Continuando a história da Tirza: Talita e eu, pais empolgados, voltamos na semana seguinte e, para nossa alegria, na segunda ultrassonografia vimos o que viria a ser a Tirza. Naquele momento era um minúsculo coraçãozinho, pulsando freneticamente. Então aprendemos que em torno daquele coraçãozinho um sistema nervoso se desenvolveria, e, com o desenvolvimento do sistema nervoso os outros sistemas se desenvolveriam até que, em torno daquele coração, houvesse uma pessoinha completa.

O escritor de provérbios, inspirado pelo Espírito Santo, escreveu:

“Sobre tudo o que se deve guardar, guarda o coração, porque dele procedem as fontes da vida
(Pv 4:23)

Ao acompanhar a formação da Tirza passei a ter uma percepção completamente diferente desse versículo. Eu sempre tomava essa passagem como uma orientação no sentido de que meu coração deveria ser enchido daquilo que edifica, daquilo que traz vida. Isso estaria intrinsecamente ligado à orientação de guardar um bom depósito (2 Tm 1:14). Mas não é apenas uma questão de “controlar o acesso” ao coração, de receber apenas coisas boas, edificantes, espirituais. A questão é ter um coração novo, bom, espiritual. O coração é a fonte da vida por que é em torno do coração que se forma o homem, que se forma toda a vida que vivemos. Um homem novo, espiritual, procede de um coração novo, espiritual.

Dar-vos-ei coração novo e porei dentro de vós espírito novo; tirarei de vós o coração de pedra e vos darei coração de carne. Porei dentro de vós o meu Espírito e farei que andeis nos meus estatutos, guardeis os meus juízos e os observeis.”
(Ez 36:26-27)

“seja, porém, o homem interior do coração, unido ao incorruptível trajo de um espírito manso e tranqüilo, que é de grande valor diante de Deus.”
(1 Pe 3:4)

“Porém judeu é aquele que o é interiormente, e circuncisão, a que é do coração, no espírito, não segundo a letra, e cujo louvor não procede dos homens, mas de Deus.”
(Rm 2:29)

O coração, evidentemente, tem uma conotação subjetiva. Está relacionado aos desejos mais profundos, aos anseios, às preferências. É em torno dessa identidade mais profunda que se formam nossas convicções. E é dela que partem as decisões que mais impactam nossa vida e a vida daqueles ao nosso redor. A partir do coração formou-se o sistema nervoso da Tirza, e, com o sistema nervoso, tudo aquilo que comporia uma nova pessoa. Assim também, a partir do meu coração desenvolvem-se minha mente, minhas convicções, vontades e escolhas e, consequentemente, meus hábitos.
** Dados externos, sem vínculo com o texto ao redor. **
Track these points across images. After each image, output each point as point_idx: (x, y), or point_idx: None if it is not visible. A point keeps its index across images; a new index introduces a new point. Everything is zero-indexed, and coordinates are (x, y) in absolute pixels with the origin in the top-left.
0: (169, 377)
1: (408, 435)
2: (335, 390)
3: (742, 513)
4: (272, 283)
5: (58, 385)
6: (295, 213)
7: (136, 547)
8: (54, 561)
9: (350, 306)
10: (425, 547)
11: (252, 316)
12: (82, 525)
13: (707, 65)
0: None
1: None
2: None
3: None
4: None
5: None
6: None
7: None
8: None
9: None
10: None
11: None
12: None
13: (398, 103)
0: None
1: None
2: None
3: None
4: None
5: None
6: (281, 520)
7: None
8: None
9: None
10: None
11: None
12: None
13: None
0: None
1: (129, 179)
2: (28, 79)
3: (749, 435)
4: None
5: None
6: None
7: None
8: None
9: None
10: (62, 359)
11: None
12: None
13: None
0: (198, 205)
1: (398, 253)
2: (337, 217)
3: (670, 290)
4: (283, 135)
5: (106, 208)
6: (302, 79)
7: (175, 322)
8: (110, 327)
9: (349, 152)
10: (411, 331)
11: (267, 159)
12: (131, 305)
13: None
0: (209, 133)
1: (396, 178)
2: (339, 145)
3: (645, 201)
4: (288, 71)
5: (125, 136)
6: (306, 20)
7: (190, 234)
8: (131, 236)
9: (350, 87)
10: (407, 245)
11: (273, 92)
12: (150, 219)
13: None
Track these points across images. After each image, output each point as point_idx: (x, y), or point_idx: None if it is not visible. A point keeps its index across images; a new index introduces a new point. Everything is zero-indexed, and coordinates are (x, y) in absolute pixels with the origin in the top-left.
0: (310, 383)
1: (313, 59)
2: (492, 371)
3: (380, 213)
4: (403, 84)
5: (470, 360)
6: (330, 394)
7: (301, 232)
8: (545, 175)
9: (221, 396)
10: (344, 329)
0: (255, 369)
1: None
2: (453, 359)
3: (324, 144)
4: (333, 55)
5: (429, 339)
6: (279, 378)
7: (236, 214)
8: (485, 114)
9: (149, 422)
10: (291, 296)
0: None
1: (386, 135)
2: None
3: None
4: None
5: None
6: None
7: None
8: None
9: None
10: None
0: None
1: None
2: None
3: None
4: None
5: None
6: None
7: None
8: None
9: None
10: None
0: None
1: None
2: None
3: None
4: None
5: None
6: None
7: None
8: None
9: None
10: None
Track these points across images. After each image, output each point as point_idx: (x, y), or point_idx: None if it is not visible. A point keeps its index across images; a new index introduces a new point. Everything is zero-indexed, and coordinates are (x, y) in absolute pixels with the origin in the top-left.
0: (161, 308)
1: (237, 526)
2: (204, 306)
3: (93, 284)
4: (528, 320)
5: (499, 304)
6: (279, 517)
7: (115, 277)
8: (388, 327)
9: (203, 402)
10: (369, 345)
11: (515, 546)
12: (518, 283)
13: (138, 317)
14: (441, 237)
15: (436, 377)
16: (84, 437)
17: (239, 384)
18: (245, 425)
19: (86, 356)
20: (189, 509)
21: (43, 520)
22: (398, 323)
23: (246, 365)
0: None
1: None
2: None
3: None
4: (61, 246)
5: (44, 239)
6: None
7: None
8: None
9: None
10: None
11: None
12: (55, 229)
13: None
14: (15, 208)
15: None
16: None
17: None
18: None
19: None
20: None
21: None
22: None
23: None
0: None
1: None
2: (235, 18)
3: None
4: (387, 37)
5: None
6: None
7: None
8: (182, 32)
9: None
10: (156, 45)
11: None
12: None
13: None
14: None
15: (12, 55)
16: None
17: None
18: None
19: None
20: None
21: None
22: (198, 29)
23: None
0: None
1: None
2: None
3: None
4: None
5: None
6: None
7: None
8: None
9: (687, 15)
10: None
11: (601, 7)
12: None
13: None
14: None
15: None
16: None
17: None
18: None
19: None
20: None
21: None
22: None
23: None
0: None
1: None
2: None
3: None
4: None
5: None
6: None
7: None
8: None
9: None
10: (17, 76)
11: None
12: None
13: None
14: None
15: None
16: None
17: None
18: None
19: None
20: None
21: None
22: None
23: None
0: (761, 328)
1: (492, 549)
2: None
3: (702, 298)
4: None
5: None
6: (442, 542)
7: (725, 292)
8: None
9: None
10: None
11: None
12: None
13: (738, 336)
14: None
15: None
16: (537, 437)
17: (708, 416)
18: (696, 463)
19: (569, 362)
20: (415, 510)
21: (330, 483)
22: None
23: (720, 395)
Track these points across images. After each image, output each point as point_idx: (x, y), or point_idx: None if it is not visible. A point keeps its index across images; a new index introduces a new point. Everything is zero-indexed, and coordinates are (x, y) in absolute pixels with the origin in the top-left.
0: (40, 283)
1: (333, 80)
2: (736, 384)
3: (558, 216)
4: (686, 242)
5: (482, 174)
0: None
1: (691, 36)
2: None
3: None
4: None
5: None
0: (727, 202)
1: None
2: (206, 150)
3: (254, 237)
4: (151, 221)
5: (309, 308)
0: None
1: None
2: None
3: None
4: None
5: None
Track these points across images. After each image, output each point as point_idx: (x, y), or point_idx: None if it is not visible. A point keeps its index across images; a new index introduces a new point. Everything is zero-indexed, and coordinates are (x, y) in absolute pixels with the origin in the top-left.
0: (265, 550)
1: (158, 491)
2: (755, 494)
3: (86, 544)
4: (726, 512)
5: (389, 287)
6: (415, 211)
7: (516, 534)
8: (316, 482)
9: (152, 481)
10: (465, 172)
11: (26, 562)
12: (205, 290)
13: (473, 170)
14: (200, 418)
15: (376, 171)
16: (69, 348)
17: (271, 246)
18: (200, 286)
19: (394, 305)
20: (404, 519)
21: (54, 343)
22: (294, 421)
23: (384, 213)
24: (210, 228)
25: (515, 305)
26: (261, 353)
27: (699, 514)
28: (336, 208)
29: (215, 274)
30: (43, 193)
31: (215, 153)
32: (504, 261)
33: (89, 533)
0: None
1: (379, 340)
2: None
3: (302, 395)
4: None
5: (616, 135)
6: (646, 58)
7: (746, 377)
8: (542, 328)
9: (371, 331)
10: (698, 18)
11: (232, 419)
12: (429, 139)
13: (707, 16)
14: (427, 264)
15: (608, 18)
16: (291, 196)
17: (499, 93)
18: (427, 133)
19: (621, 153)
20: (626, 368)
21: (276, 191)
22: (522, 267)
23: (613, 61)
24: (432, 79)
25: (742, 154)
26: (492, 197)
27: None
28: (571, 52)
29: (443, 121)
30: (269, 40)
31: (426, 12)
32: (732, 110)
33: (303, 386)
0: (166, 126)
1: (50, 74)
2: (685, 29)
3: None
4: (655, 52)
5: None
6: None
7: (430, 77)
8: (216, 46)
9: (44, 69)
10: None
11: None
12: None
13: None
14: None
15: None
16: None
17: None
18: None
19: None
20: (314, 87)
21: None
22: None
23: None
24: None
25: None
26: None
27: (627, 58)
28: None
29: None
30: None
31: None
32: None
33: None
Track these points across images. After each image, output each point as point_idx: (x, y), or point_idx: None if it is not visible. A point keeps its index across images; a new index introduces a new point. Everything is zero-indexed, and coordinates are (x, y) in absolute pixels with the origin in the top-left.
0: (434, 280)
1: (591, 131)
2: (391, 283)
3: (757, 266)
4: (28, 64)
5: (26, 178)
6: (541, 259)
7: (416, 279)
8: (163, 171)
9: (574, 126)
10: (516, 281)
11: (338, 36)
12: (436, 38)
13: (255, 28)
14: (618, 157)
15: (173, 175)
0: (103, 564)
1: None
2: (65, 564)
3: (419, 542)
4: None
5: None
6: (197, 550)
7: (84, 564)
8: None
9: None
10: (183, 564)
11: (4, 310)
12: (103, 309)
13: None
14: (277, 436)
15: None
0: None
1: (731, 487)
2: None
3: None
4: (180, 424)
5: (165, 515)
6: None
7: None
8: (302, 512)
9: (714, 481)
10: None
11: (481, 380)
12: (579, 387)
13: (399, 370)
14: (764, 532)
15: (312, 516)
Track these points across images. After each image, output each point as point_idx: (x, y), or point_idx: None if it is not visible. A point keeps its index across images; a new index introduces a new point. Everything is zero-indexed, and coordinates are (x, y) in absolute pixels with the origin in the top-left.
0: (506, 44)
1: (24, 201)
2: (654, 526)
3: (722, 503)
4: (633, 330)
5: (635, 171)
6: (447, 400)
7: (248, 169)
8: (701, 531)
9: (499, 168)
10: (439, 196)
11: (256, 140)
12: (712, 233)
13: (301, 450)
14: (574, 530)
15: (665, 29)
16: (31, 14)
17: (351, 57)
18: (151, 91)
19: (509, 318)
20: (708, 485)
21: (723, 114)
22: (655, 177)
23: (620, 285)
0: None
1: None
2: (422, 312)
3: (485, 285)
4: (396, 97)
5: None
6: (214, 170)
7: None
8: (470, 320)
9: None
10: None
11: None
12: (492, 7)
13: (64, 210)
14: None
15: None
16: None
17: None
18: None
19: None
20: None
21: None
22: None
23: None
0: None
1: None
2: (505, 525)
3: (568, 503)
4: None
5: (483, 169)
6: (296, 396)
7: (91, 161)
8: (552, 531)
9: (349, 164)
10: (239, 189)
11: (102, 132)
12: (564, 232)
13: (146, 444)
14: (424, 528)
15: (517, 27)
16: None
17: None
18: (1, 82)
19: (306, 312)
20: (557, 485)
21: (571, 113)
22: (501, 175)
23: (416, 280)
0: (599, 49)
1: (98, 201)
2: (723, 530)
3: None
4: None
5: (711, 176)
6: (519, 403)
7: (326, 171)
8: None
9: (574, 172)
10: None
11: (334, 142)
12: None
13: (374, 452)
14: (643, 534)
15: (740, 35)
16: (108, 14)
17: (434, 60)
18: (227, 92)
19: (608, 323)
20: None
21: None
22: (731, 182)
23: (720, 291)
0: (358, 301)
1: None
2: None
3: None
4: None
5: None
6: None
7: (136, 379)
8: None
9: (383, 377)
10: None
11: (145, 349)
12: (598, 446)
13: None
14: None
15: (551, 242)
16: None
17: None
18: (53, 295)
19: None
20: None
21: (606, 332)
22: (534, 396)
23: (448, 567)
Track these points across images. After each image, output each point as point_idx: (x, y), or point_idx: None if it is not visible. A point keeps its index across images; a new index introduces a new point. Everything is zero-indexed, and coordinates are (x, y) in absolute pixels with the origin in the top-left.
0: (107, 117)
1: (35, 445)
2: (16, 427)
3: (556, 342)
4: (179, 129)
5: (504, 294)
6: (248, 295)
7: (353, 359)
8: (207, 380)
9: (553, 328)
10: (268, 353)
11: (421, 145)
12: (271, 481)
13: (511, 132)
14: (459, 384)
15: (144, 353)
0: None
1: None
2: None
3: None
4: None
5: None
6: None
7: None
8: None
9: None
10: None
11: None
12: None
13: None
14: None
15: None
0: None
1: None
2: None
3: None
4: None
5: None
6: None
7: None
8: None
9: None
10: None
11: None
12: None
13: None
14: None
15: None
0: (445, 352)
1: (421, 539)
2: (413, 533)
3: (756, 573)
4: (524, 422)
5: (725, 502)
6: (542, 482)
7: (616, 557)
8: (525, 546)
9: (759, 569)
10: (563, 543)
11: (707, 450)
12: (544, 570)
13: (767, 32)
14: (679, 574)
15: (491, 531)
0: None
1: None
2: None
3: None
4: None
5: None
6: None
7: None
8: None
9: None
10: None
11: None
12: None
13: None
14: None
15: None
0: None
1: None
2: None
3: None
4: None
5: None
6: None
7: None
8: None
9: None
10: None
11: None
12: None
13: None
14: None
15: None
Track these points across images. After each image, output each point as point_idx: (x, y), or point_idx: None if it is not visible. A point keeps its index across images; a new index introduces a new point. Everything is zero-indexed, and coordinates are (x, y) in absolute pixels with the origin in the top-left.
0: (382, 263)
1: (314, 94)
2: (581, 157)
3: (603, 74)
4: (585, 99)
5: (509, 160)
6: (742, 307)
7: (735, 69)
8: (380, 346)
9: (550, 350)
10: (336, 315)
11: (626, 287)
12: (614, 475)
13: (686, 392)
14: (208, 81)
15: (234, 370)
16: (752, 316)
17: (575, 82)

Um coração novo leva imediatamente a uma mente nova, a essa mente a um novo homem com um novo viver. O fruto da renovação do coração é uma vida nova, que experimenta a agradável, boa e perfeita vontade de Deus.

“Rogo-vos, pois, irmãos, pelas misericórdias de Deus, que apresenteis o vosso corpo por sacrifício vivo, santo e agradável a Deus, que é o vosso culto racional. E não vos conformeis com este século, mas transformai-vos pela renovação da vossa mente, para que experimenteis qual seja a boa, agradável e perfeita vontade de Deus”
(Rm 12:1-2)

Enfim, a maneira miraculosa como a Tirza foi gerada me mostrou que preciso estar em Cristo. Nele, um coração novo é criado. Um coração novo gera um novo homem, habilitado a experimentar a vontade de Deus, pronto para as boas obras, as quais Ele preparou de antemão para andássemos nelas. Quantas lições nessa pequena vida!

“Pois somos feitura dele, criados em Cristo Jesus para boas obras, as quais Deus de antemão preparou para que andássemos nelas.”